Francavilla piange il cittadino in campo per la solidarietà e appassionato di politica Il ricordo di Luciani: «Si dedicava tanto alla città». Oggi i funerali a Sant’Alfonso

FRANCAVILLA. È scomparso all’età di 40 anni Matteo Andrea Di Rico, un francavillese molto conosciuto in città, che nel corso della sua vita, tra le varie esperienze, ha vissuto una parentesi in politica, ma si è speso soprattutto per gli altri. Il decesso è avvenuto nel corso della giornata di mercoledì, in ospedale, a Chieti, dove era ricoverato da qualche tempo. Da quello che si apprende infatti, pare che il giovane da settimane aveva contratto un’aggressiva forma di polmonite, che alla fine ne ha provocato la morte.
Figlio di medici, è stato attivo politicamente già dal 2011, quando si è candidato in una lista a sostegno di quello che poi sarebbe diventato il sindaco di Francavilla, Antonio Luciani. Che adesso lo ricorda con un post sui social: «Matteo amava questa città, e vi si dedicava in ogni modo», scrive. «Appassionato alla politica, dedito al volontariato, alla parrocchia, scrutatore nei seggi elettorali, tifoso del Pescara e molto altro. Ci mancherà».

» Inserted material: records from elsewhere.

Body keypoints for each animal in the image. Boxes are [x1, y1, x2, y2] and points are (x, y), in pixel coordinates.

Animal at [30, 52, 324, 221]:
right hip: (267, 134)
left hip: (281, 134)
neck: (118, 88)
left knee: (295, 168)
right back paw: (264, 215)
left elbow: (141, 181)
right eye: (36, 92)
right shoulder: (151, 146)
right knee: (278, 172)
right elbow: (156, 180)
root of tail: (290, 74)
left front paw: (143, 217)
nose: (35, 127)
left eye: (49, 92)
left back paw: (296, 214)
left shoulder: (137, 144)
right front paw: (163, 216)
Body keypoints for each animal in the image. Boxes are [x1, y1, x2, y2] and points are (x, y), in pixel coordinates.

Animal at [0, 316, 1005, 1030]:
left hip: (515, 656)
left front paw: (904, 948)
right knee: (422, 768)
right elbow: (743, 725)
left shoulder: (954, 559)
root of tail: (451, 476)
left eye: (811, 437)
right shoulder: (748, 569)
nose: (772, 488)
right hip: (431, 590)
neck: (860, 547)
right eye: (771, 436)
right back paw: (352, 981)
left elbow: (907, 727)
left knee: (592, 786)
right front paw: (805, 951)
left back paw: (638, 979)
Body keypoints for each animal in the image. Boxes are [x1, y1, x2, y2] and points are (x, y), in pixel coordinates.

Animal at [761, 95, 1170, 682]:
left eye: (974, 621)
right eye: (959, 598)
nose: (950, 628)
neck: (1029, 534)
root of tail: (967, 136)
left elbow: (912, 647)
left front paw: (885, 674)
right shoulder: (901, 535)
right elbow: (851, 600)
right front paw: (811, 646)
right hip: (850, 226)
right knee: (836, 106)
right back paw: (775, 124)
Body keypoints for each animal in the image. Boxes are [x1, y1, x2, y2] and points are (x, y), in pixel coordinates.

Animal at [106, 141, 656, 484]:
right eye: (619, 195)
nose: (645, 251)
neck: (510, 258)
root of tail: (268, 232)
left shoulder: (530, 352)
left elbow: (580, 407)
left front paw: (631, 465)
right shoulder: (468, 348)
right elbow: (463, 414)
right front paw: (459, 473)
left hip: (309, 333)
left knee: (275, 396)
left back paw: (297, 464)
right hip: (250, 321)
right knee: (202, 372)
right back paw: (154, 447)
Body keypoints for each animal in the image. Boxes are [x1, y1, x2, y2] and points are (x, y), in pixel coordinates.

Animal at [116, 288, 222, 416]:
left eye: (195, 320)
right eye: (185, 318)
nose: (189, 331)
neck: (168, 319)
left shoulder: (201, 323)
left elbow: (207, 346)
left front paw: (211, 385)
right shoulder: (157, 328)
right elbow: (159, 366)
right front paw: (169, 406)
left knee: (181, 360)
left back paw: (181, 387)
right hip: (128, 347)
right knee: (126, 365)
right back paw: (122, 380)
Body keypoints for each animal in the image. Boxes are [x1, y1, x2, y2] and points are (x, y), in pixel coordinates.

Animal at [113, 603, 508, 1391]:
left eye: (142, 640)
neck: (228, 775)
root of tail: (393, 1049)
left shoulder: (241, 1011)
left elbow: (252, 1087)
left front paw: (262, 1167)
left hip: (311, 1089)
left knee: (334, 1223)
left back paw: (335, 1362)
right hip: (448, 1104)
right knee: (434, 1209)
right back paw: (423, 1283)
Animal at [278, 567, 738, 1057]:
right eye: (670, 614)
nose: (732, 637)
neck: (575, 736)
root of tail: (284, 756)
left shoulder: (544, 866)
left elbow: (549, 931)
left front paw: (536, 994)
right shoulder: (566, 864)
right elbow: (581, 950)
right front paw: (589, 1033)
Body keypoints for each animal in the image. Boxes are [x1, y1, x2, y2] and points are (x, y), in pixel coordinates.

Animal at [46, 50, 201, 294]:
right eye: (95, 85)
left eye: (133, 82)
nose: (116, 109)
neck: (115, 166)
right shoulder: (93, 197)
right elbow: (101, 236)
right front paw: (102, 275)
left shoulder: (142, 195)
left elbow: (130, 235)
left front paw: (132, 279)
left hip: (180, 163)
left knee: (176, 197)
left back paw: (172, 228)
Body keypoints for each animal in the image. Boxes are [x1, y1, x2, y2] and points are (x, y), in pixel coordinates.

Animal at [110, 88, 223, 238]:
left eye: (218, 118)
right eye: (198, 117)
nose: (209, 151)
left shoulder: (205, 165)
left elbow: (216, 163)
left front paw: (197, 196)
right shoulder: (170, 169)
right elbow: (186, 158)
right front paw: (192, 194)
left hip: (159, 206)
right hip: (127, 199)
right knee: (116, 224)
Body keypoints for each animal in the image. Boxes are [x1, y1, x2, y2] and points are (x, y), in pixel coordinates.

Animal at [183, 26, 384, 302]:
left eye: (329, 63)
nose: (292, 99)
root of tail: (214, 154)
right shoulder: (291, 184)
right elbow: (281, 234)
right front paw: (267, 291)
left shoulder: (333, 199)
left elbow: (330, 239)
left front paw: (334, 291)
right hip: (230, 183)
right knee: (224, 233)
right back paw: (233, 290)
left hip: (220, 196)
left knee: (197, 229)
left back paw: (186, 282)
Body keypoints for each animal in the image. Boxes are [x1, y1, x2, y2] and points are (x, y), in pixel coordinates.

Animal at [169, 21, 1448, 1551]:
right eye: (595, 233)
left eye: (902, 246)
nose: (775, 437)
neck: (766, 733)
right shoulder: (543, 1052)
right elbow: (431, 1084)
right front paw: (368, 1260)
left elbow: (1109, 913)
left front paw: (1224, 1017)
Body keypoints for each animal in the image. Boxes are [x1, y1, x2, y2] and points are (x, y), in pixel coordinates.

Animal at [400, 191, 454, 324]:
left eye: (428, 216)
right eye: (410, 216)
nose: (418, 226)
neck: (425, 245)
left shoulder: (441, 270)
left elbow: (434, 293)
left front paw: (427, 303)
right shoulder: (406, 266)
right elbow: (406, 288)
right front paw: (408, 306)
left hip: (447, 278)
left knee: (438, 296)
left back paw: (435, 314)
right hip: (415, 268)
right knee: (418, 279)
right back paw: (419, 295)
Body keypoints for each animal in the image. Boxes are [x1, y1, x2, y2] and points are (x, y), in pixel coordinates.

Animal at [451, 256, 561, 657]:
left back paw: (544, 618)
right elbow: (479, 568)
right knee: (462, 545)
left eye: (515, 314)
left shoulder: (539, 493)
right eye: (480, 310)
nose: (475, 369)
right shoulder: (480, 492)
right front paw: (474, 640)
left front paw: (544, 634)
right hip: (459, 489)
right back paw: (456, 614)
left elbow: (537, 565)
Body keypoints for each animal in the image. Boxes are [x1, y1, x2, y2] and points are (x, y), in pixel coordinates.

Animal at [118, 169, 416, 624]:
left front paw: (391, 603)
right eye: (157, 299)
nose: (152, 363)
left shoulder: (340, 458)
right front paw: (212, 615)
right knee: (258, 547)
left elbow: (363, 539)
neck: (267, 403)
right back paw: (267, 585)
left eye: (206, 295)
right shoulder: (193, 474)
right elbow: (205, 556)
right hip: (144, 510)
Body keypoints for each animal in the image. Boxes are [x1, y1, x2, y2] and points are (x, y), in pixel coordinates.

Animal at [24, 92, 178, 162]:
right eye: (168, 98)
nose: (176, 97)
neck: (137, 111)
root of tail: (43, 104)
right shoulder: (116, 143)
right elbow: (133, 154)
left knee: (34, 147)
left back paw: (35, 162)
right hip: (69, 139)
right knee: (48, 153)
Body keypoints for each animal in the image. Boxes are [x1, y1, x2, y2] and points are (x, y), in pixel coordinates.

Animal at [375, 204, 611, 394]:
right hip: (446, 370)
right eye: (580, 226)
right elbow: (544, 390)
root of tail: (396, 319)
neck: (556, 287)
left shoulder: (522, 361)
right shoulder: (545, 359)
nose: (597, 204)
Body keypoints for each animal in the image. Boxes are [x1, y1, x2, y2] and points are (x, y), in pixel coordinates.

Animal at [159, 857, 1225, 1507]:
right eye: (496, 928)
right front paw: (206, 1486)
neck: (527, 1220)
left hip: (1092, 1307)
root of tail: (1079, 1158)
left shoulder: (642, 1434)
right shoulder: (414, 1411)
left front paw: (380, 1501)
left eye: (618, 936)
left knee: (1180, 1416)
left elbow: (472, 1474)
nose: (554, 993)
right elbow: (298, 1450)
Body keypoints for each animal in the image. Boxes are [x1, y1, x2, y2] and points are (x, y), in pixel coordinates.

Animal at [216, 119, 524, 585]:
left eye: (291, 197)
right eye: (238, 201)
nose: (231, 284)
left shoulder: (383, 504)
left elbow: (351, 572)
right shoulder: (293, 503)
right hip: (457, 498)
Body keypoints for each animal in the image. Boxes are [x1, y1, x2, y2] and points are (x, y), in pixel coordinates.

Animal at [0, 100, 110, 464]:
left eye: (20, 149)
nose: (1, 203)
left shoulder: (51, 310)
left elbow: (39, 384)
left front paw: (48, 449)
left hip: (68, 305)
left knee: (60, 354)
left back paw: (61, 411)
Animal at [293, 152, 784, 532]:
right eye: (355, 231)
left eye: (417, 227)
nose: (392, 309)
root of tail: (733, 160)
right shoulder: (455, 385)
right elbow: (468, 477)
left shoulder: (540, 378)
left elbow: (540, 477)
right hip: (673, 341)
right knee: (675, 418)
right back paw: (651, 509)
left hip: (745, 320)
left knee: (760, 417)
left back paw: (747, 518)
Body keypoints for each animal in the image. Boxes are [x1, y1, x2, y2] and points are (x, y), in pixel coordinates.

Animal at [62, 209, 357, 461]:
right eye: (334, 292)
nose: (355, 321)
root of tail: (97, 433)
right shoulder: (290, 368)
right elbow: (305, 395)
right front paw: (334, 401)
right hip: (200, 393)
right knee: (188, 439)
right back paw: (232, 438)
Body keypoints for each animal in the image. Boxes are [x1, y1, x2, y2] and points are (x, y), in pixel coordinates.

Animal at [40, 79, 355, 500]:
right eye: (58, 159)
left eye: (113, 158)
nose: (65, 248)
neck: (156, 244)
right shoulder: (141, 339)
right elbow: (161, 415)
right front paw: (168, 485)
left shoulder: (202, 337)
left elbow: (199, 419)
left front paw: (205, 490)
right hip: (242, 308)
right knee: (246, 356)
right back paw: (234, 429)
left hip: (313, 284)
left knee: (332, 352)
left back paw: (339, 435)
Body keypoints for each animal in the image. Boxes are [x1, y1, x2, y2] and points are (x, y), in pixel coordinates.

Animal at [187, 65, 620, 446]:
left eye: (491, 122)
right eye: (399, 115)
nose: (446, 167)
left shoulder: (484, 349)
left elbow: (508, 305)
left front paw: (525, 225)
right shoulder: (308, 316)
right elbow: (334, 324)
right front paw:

Oltre a coltivare la passione per la politica, ha portato avanti la sua attività nel sociale, sia come volontario nella parrocchia di Sant’Alfonso, sia con i più piccoli. Come alcuni ricordano oggi, in più di una circostanza Matteo si è dedicato ai bimbi, anche in versione Babbo Natale durante il periodo di festa.
Il papà, Renato, era ed è il diacono della chiesa di Sant’Alfonso, ulteriore testimonianza del forte legame tra la famiglia Di Rico e la città di Francavilla. Una città che, nel corso di questi giorni ha reso omaggio a Matteo, già in passato affetto da alcuni problemi di salute, che tuttavia non gli hanno impedito di vivere una vita in cui si è dedicato molto agli altri.
Tanti i messaggi arrivati in queste ore, anche sui social, per ricordare il giovane Matteo, deceduto dopo qualche settimana trascorsa a combattere la grave polmonite. La sua camera ardente è stata allestita all’interno dell’obitorio dell’ospedale di Chieti, mentre il funerale è previsto per questo pomeriggio. L’ultimo saluto è fissato proprio nella chiesa di Sant’Alfonso, non molto distante dalla sua abitazione, all’altezza del bivio che porta verso Chieti, con l’inizio della funzione alle ore 15. Matteo, oltre al papà Renato, lascia la mamma Lucia e il fratello Davide, e tanti amici che adesso, nel momento del dolore, piangono la sua scomparsa.